Netflix asked the engineer to remove the tweet because it does not reflect the company’s attitude toward Amazon, according to The Wall Street Journal, which first reported on Wyden’s letter.
Both Netflix and Capital One are listed on the Amazon Web Services website as customer success stories. Amazon says its cloud services have more than a million active customers.
The Wall Street Journal also published a deep dive over the weekend that details how Thompson allegedly pulled off the massive data theft. Thompson is scheduled to appear in court in Seattle on Aug. 15.
The Capital One breach could cast a shadow over Amazon’s efforts to win a highly-sought-after contract to build the Pentagon’s cloud. Microsoft and Amazon are the final contenders for the Joint Enterprise Defense Infrastructure project.
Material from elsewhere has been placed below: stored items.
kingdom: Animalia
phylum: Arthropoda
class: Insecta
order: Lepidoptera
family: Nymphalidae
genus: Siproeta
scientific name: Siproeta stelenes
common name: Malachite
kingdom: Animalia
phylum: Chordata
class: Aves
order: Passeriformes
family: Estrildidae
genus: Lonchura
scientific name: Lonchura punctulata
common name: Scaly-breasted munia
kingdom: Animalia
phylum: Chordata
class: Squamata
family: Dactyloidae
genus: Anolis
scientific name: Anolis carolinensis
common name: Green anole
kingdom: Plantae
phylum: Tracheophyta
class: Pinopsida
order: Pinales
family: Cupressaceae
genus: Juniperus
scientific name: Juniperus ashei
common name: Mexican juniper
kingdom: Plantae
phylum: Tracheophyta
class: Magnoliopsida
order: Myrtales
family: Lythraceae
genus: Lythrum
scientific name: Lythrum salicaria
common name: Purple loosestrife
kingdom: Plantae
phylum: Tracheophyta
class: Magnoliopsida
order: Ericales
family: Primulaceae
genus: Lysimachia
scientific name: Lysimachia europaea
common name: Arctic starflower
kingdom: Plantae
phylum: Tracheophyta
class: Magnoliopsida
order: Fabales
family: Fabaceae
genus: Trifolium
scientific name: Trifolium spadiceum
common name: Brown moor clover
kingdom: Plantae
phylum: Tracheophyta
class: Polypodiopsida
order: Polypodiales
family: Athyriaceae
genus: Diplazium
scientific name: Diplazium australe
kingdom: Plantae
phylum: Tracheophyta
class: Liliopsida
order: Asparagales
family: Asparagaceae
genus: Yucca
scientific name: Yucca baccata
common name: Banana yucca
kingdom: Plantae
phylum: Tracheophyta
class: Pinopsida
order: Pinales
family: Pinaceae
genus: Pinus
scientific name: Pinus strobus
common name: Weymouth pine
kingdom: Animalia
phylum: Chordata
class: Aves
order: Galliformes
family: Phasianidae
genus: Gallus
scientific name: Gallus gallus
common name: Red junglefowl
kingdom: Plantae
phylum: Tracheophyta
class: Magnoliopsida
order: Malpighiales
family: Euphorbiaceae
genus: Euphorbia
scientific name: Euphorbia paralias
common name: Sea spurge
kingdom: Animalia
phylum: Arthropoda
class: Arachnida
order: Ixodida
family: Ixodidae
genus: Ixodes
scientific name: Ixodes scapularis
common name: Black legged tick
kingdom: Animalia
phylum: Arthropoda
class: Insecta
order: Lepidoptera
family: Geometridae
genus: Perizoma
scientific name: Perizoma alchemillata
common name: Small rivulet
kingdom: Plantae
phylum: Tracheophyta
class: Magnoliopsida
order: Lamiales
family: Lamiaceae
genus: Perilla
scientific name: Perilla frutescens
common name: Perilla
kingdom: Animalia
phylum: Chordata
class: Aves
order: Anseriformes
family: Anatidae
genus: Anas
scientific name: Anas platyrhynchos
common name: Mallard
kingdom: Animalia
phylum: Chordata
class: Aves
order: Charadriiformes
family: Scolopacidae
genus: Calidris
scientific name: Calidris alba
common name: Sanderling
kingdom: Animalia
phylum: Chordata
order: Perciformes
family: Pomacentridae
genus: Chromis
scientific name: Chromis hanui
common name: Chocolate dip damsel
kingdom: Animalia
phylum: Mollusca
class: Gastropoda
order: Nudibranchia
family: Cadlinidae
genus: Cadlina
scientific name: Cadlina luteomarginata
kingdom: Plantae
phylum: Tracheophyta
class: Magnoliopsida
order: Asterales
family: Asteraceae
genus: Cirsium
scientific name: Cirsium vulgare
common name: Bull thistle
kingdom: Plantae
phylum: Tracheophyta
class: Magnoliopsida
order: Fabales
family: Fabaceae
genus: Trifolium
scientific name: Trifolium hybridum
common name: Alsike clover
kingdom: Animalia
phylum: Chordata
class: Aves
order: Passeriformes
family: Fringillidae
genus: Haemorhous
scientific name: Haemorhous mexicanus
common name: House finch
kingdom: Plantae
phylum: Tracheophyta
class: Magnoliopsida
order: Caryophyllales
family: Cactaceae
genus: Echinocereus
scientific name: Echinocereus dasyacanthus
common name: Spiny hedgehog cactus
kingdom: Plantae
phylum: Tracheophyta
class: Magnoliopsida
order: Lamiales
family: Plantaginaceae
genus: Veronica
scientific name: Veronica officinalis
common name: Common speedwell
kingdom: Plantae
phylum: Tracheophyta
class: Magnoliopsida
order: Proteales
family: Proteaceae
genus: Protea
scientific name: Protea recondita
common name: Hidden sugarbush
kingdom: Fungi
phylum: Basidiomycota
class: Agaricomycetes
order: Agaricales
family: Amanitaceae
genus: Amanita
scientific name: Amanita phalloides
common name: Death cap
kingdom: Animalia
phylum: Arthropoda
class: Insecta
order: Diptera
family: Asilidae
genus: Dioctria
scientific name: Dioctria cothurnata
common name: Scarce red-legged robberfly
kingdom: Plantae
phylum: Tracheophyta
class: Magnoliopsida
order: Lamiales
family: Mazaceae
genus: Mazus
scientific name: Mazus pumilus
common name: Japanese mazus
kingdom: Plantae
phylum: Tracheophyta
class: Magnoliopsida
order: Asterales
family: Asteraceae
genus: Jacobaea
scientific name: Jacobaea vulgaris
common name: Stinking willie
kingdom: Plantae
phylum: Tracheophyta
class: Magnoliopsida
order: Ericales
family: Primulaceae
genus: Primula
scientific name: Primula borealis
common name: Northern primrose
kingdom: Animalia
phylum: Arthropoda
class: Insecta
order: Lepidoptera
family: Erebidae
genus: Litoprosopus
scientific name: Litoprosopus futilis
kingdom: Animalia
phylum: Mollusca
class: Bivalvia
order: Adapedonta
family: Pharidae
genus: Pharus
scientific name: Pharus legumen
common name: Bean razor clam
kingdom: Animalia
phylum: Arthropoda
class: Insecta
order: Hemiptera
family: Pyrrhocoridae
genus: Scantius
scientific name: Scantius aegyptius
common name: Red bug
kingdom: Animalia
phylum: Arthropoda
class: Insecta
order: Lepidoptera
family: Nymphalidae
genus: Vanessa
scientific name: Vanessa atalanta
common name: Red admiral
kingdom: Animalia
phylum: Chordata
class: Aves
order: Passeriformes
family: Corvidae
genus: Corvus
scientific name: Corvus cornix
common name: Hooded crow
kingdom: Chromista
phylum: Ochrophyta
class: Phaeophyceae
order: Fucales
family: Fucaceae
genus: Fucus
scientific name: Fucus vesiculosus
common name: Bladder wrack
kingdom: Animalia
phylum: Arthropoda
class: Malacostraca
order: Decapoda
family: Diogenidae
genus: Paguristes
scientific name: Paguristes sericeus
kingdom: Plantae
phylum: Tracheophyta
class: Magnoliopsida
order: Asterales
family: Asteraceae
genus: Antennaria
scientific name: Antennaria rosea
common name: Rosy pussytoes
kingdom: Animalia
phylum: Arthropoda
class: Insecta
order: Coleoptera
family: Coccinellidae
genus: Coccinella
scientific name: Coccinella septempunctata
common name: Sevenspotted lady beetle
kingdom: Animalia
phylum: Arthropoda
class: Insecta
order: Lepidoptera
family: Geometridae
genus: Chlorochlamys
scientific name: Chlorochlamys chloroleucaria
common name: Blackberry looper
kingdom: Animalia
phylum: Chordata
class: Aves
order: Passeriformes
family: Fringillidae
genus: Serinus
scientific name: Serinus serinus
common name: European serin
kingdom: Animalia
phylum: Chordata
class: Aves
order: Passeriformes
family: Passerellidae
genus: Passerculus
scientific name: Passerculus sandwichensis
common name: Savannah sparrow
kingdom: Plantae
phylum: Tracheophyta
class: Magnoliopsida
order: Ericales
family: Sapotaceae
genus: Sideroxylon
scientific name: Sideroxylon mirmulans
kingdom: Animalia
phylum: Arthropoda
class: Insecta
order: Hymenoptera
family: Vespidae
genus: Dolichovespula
The winner will be tasked with overhauling the Defense Department’s technology infrastructure and building a system that allows different branches of the military to share sensitive information in the cloud.
In his letter, Wyden suggests that Amazon Web Services could be “the common element in a series of high-profile hacks targeting large corporations.”
“It would raise serious questions about whether other corporations and government entities that use Amazon’s cloud computing products are also vulnerable,” Wyden said.
Wyden asked Bezos to respond to his questions by Aug. 13.
Editor’s note: This story has been updated to clarify that the hacker accessed information from 100 million Capital One credit card applicants.